▶ **Extracted records**:
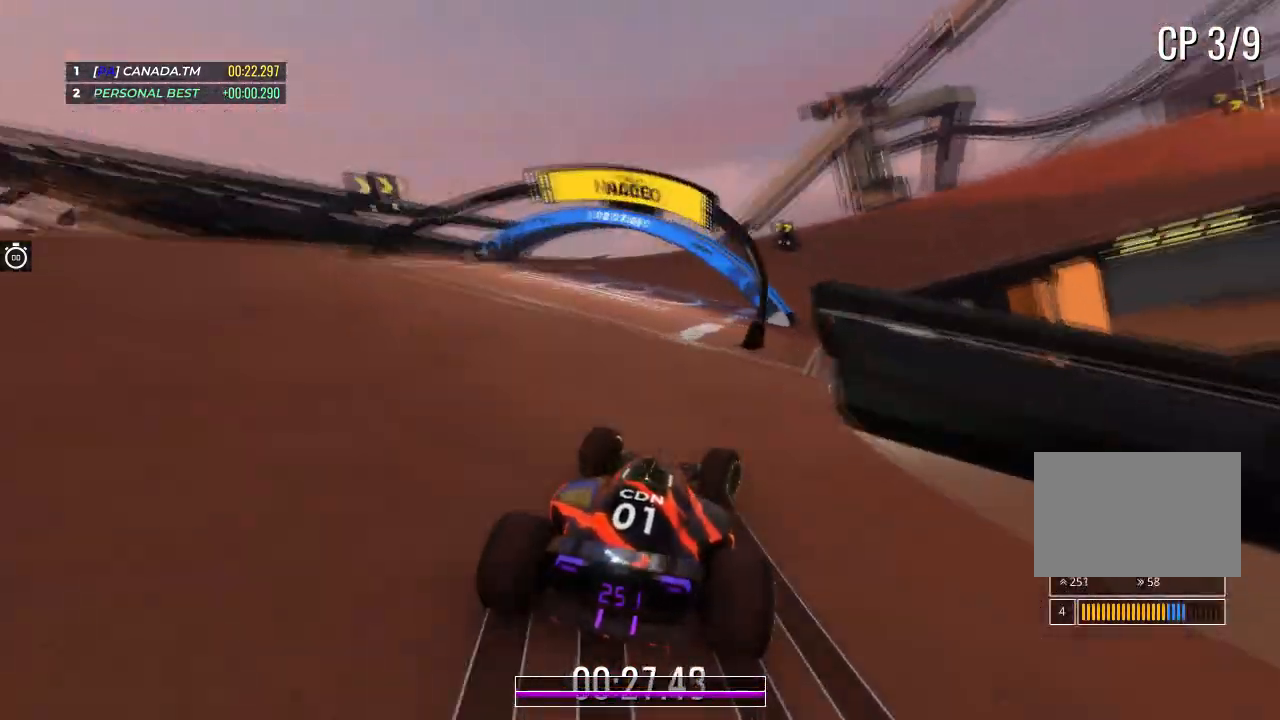
{"keys": ["right", "up"], "events": [[367, "right", "up"], [434, "right", "down"]]}
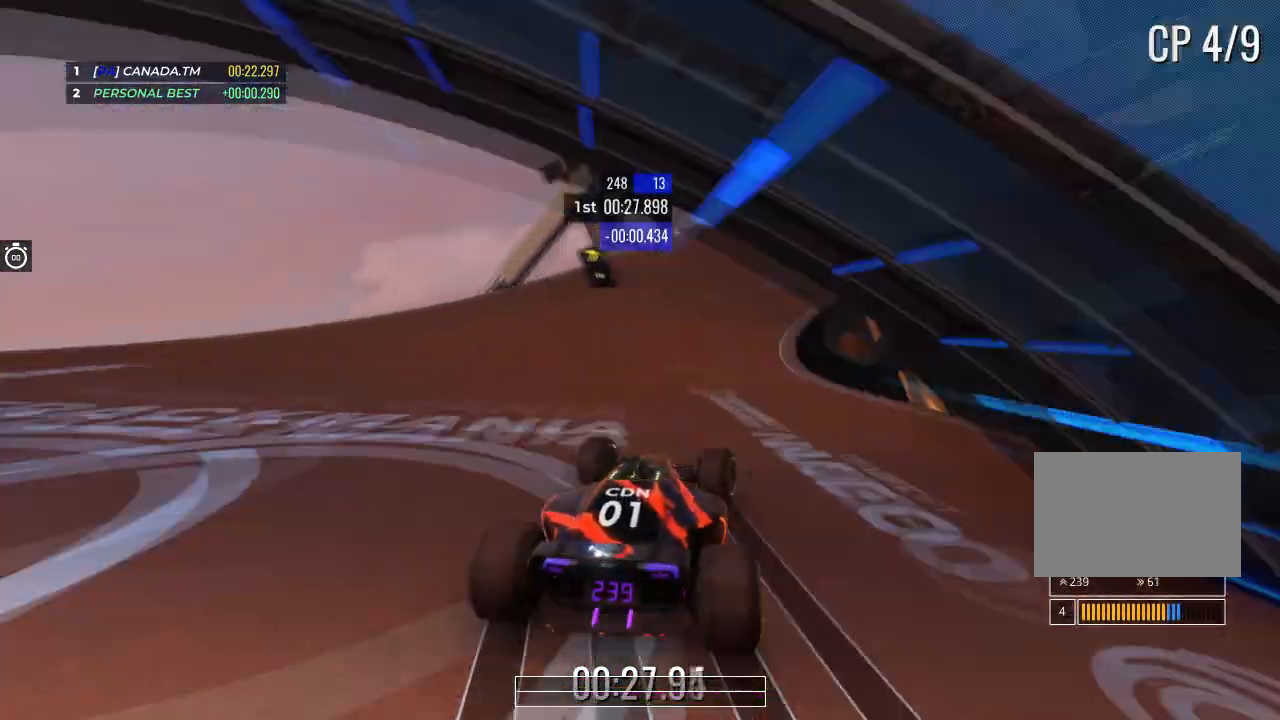
{"keys": ["right", "up"], "events": [[200, "right", "up"], [233, "right", "down"]]}
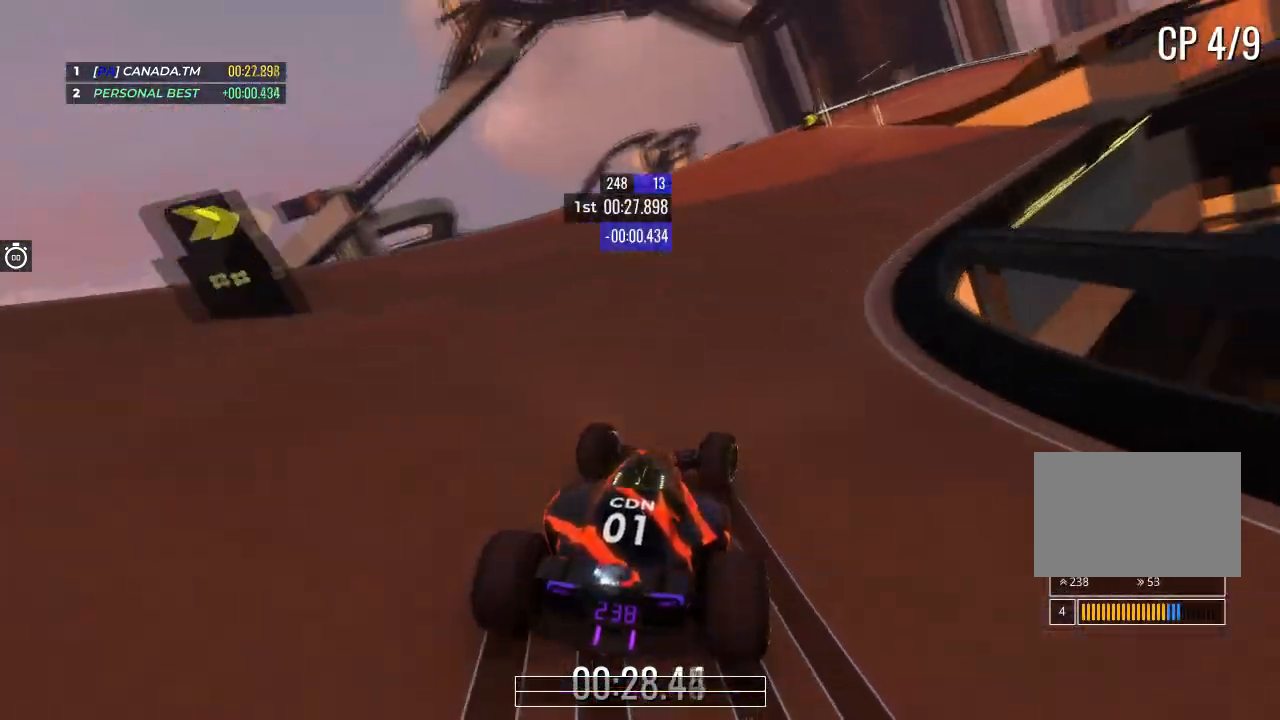
{"keys": ["right", "up"], "events": [[167, "right", "up"], [267, "right", "down"], [434, "right", "up"], [468, "right", "down"]]}
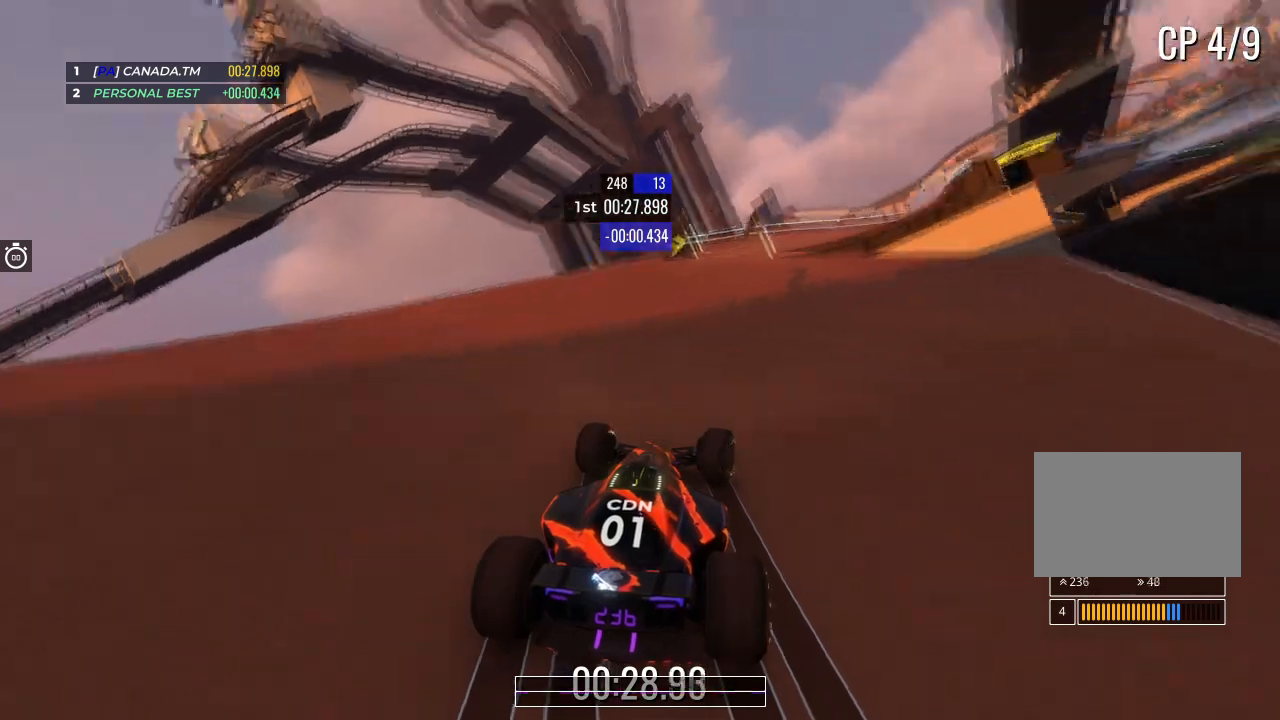
{"keys": ["up"], "events": [[467, "right", "up"]]}
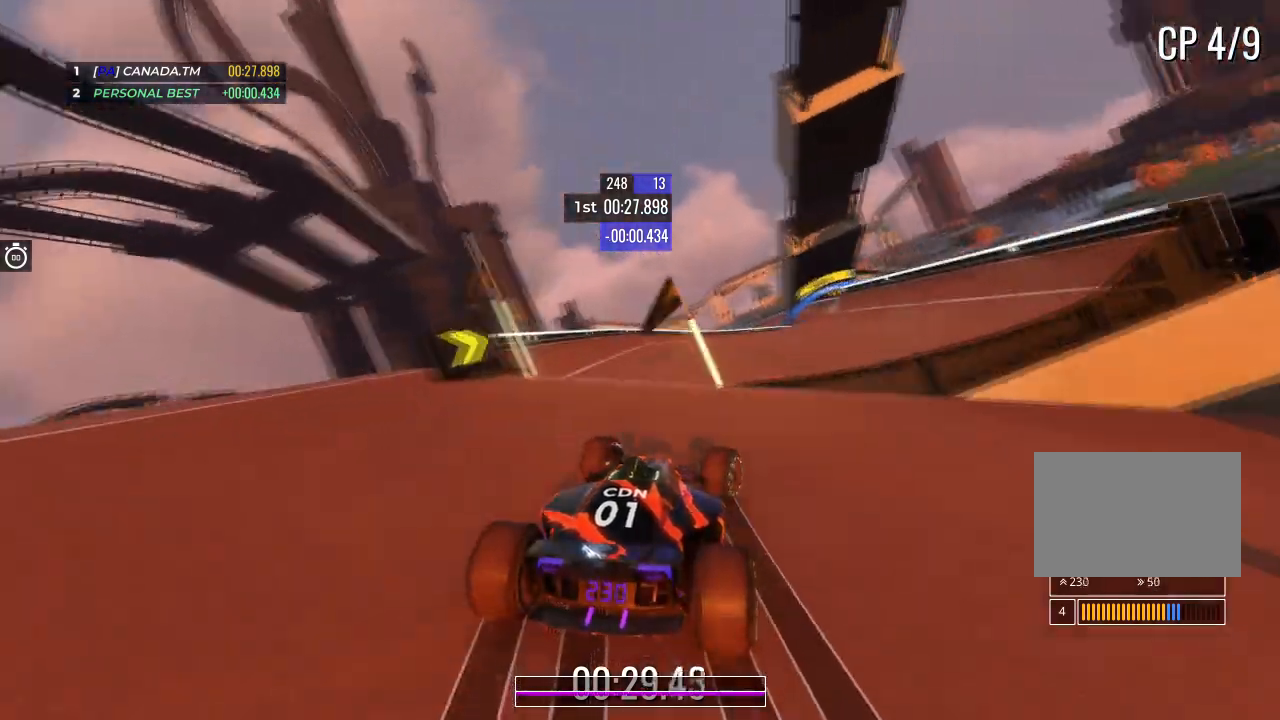
{"keys": ["up"], "events": [[67, "right", "down"], [234, "right", "up"], [301, "right", "down"], [434, "right", "up"]]}
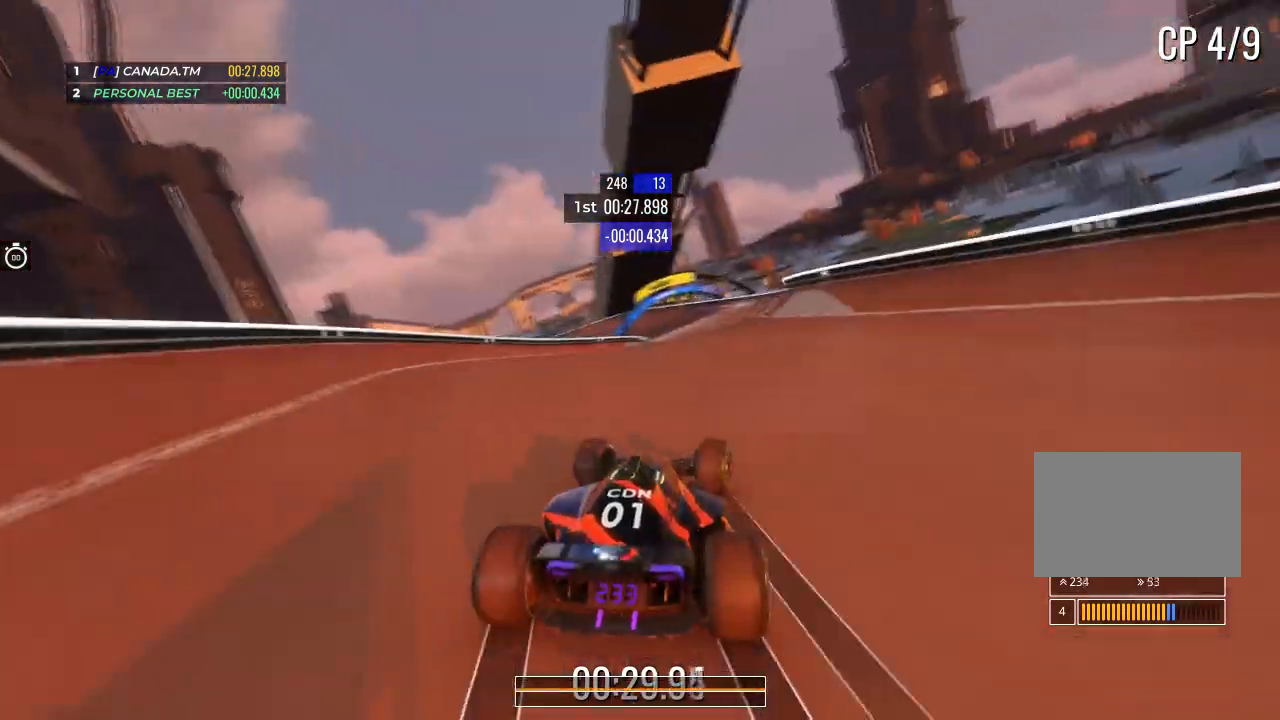
{"keys": ["left", "up"], "events": [[33, "right", "down"], [133, "right", "up"], [500, "left", "down"]]}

▶ **Work to complete**:
Pictures stay out; the entries above are to be output exactly as given.

▶ **Task answer**:
{"keys": ["right", "up"], "events": [[367, "right", "up"], [434, "right", "down"]]}
{"keys": ["right", "up"], "events": [[200, "right", "up"], [233, "right", "down"]]}
{"keys": ["right", "up"], "events": [[167, "right", "up"], [267, "right", "down"], [434, "right", "up"], [468, "right", "down"]]}
{"keys": ["up"], "events": [[467, "right", "up"]]}
{"keys": ["up"], "events": [[67, "right", "down"], [234, "right", "up"], [301, "right", "down"], [434, "right", "up"]]}
{"keys": ["left", "up"], "events": [[33, "right", "down"], [133, "right", "up"], [500, "left", "down"]]}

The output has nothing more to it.